As a last resort, any remaining dot-leader run of 10+ characters is collapsed to a
canonical five-dot sequence rather than discarding the page.
Split-spread sidecar coordinate mapping. When split_spreads.py crops a
two-page spread, it writes a {stem}_split.json sidecar recording the pixel
offsets for each half. During alignment, align_ocr.py reads these offsets and
translates all bounding boxes back to the full-spread coordinate space before
generating canvas_fragment values. The IIIF manifest references the original
full-spread canvas, so IIIF viewers receive coordinates relative to that canvas —
not relative to the cropped half image.
Heading-field exclusion in canvas fragment linking. When extract_entries.py
searches aligned lines for a matching bounding box for a given entry, heading/context
fields (state, city, section) are explicitly excluded from the text-match
candidates. Without this, the first entry after a state heading could have its
canvas_fragment set to the heading’s bounding box (e.g. the substring “ALABAMA”
matches both the heading line and the state field of the following entry).

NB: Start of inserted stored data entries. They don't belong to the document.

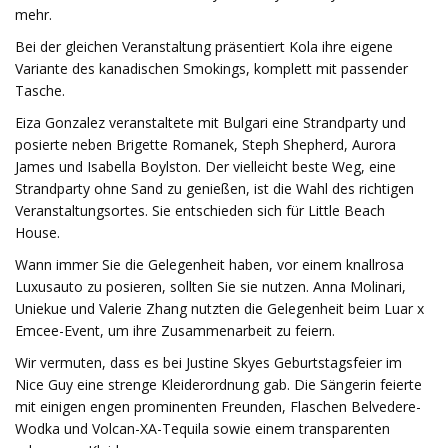
mehr.
Bei der gleichen Veranstaltung präsentiert Kola ihre eigene
Variante des kanadischen Smokings, komplett mit passender
Tasche.
Eiza Gonzalez veranstaltete mit Bulgari eine Strandparty und
posierte neben Brigette Romanek, Steph Shepherd, Aurora
James und Isabella Boylston. Der vielleicht beste Weg, eine
Strandparty ohne Sand zu genießen, ist die Wahl des richtigen
Veranstaltungsortes. Sie entschieden sich für Little Beach
House.
Wann immer Sie die Gelegenheit haben, vor einem knallrosa
Luxusauto zu posieren, sollten Sie sie nutzen. Anna Molinari,
Uniekue und Valerie Zhang nutzten die Gelegenheit beim Luar x
Emcee-Event, um ihre Zusammenarbeit zu feiern.
Wir vermuten, dass es bei Justine Skyes Geburtstagsfeier im
Nice Guy eine strenge Kleiderordnung gab. Die Sängerin feierte
mit einigen engen prominenten Freunden, Flaschen Belvedere-
Wodka und Volcan-XA-Tequila sowie einem transparenten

Three-strategy canvas fragment matching. _find_fragment() tries strategies
in order: (1) exact match on gemini_text, (2) substring match — the entry text
is a substring of the aligned line, handling Green Book format where a city name
and several entries share one OCR line, (3) fuzzy match via
difflib.get_close_matches() at cutoff 0.6. Using a cutoff below ~0.5 produces
false matches on short strings; above 0.7 misses legitimate matches on pages with
OCR noise. The same three-strategy chain is used in patch_canvas_fragments.py for
retroactively adding bounding boxes to existing extraction runs.

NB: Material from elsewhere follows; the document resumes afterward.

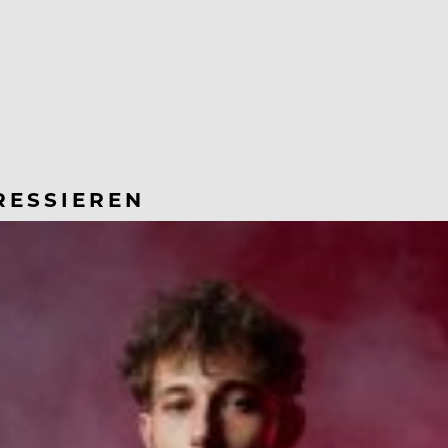
RESSIEREN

Edge-bleed rejection. Two-page spread scans include a thin sliver of the facing page at both edges. Surya detects these slivers as text lines and the NW aligner can assign entries to them. Any bounding box narrower than 5% of canvas width whose left or right edge falls within 5% of the canvas boundary is silently rejected. Both thresholds are expressed as fractions of canvas width, so they scale correctly regardless of scan resolution.
Auto-resolution for handwritten and manuscript content. If the OCR system prompt
contains any of the keywords handwrit, manuscript, or cursive,
run_gemini_ocr.py automatically switches to high-resolution image mode before
sending the request to Gemini. This behavior can also be triggered explicitly with
--high-res. The auto-detection means calibrated prompts generated by
--generate-prompts for manuscript collections carry the resolution requirement
with them without requiring a separate flag on every run.